President Timothy Carleton says the biggest challenge has been how to ramp up safely for employees, which has required renting an additional 20 trucks so work crews do not have to travel together.
During its 60 years in business, this third-generation family-owned business has often bucked economic cycles. When the economy plunged into recession in 2008, Reeds Ferry posted a record sales year in 2009, says Carleton, who co-owns and runs the business with his brothers, Michael and Stephen. In fact, seven family members work at the business started by Timothy’s father and grandfather, Hobart and Harry Carleton.
The company, which delivers within 100 miles in southern NH and Massachusetts, has grown steadily over the years, relocating a couple times to accommodate growth. Now, under the guidance of the three brothers, growth has exploded.

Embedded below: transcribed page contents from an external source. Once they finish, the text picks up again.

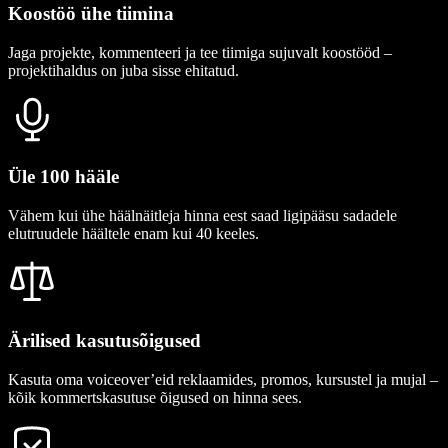
Koostöö ühe tiimina
Jaga projekte, kommenteeri ja tee tiimiga sujuvalt koostööd –
projektihaldus on juba sisse ehitatud.
Üle 100 hääle
Vähem kui ühe häälnäitleja hinna eest saad ligipääsu sadadele
elutruudele häältele enam kui 40 keeles.
Ärilised kasutusõigused
Kasuta oma voiceover’eid reklaamides, promos, kursustel ja mujal –
kõik kommertskasutuse õigused on hinna sees.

When Timothy graduated college in 1998, the company posted $2.5 million in revenue with 25 employees. By 2019, that had grown to more than $20 million in sales with 90 employees operating in three buildings on its 12-acre campus. And the firm is working on tripling its outdoor display area, a project expected to be completed by spring 2021. The brothers grew up in the business. “Even in grammar school, I was in the shop on weekends cutting scrap wood,” Timothy recalls, adding he worked as an installer while in college.
“My father and grandfather instilled in us delivering the best quality for customers,” he says, adding his father was a self-taught entrepreneur who did not graduate from high school.
In 2002, the family made a critical decision to switch from being a third-party vendor selling through other companies to selling direct to consumer, which fueled growth, as well as the development of online tools, including a 3-D Builder program that allows customers to virtually create a building, customize it and see it from all angles.